An exact copy of the listing is needed, with every line kept.

_ _ _

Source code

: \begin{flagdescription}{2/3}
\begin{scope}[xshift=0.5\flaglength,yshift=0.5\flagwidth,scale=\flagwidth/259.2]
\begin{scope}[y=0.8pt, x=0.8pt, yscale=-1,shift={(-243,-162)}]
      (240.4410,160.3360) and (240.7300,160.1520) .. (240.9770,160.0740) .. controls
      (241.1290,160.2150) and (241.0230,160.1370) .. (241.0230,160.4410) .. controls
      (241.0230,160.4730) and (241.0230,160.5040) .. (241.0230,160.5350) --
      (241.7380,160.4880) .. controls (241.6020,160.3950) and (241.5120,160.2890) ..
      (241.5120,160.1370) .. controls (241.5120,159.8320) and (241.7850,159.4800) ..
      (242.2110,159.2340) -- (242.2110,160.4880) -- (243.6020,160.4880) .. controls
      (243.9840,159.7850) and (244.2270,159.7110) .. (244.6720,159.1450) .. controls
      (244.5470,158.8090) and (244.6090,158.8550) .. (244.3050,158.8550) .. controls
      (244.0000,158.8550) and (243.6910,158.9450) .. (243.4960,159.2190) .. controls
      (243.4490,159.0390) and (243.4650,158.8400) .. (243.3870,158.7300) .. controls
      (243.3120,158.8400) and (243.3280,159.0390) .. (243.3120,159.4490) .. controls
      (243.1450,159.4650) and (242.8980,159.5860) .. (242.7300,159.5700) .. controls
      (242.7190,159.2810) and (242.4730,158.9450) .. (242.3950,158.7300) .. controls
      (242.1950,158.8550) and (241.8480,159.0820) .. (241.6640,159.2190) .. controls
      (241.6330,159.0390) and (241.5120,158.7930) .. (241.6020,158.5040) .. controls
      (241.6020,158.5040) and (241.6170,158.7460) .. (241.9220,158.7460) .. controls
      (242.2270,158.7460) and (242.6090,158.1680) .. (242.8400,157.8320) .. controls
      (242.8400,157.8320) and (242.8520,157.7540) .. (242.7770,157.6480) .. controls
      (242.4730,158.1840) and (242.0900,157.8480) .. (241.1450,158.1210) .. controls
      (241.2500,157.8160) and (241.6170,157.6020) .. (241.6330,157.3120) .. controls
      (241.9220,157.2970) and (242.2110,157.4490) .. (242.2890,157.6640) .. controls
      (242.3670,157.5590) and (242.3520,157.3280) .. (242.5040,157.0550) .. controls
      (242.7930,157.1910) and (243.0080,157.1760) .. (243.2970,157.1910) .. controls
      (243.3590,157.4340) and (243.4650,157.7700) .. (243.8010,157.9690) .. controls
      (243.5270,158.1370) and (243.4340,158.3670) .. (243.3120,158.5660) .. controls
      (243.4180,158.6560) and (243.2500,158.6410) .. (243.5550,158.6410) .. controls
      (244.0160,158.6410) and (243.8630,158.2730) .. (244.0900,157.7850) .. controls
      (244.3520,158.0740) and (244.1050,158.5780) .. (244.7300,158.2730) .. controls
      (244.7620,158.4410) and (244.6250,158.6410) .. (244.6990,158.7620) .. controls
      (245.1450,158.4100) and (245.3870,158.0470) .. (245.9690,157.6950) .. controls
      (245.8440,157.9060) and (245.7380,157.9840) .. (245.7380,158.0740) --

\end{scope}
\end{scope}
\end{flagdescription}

_ _ _

◆ **Written response**:
Source code

: \begin{flagdescription}{2/3}
\begin{scope}[xshift=0.5\flaglength,yshift=0.5\flagwidth,scale=\flagwidth/259.2]
\begin{scope}[y=0.8pt, x=0.8pt, yscale=-1,shift={(-243,-162)}]
      (240.4410,160.3360) and (240.7300,160.1520) .. (240.9770,160.0740) .. controls
      (241.1290,160.2150) and (241.0230,160.1370) .. (241.0230,160.4410) .. controls
      (241.0230,160.4730) and (241.0230,160.5040) .. (241.0230,160.5350) --
      (241.7380,160.4880) .. controls (241.6020,160.3950) and (241.5120,160.2890) ..
      (241.5120,160.1370) .. controls (241.5120,159.8320) and (241.7850,159.4800) ..
      (242.2110,159.2340) -- (242.2110,160.4880) -- (243.6020,160.4880) .. controls
      (243.9840,159.7850) and (244.2270,159.7110) .. (244.6720,159.1450) .. controls
      (244.5470,158.8090) and (244.6090,158.8550) .. (244.3050,158.8550) .. controls
      (244.0000,158.8550) and (243.6910,158.9450) .. (243.4960,159.2190) .. controls
      (243.4490,159.0390) and (243.4650,158.8400) .. (243.3870,158.7300) .. controls
      (243.3120,158.8400) and (243.3280,159.0390) .. (243.3120,159.4490) .. controls
      (243.1450,159.4650) and (242.8980,159.5860) .. (242.7300,159.5700) .. controls
      (242.7190,159.2810) and (242.4730,158.9450) .. (242.3950,158.7300) .. controls
      (242.1950,158.8550) and (241.8480,159.0820) .. (241.6640,159.2190) .. controls
      (241.6330,159.0390) and (241.5120,158.7930) .. (241.6020,158.5040) .. controls
      (241.6020,158.5040) and (241.6170,158.7460) .. (241.9220,158.7460) .. controls
      (242.2270,158.7460) and (242.6090,158.1680) .. (242.8400,157.8320) .. controls
      (242.8400,157.8320) and (242.8520,157.7540) .. (242.7770,157.6480) .. controls
      (242.4730,158.1840) and (242.0900,157.8480) .. (241.1450,158.1210) .. controls
      (241.2500,157.8160) and (241.6170,157.6020) .. (241.6330,157.3120) .. controls
      (241.9220,157.2970) and (242.2110,157.4490) .. (242.2890,157.6640) .. controls
      (242.3670,157.5590) and (242.3520,157.3280) .. (242.5040,157.0550) .. controls
      (242.7930,157.1910) and (243.0080,157.1760) .. (243.2970,157.1910) .. controls
      (243.3590,157.4340) and (243.4650,157.7700) .. (243.8010,157.9690) .. controls
      (243.5270,158.1370) and (243.4340,158.3670) .. (243.3120,158.5660) .. controls
      (243.4180,158.6560) and (243.2500,158.6410) .. (243.5550,158.6410) .. controls
      (244.0160,158.6410) and (243.8630,158.2730) .. (244.0900,157.7850) .. controls
      (244.3520,158.0740) and (244.1050,158.5780) .. (244.7300,158.2730) .. controls
      (244.7620,158.4410) and (244.6250,158.6410) .. (244.6990,158.7620) .. controls
      (245.1450,158.4100) and (245.3870,158.0470) .. (245.9690,157.6950) .. controls
      (245.8440,157.9060) and (245.7380,157.9840) .. (245.7380,158.0740) --

\end{scope}
\end{scope}
\end{flagdescription}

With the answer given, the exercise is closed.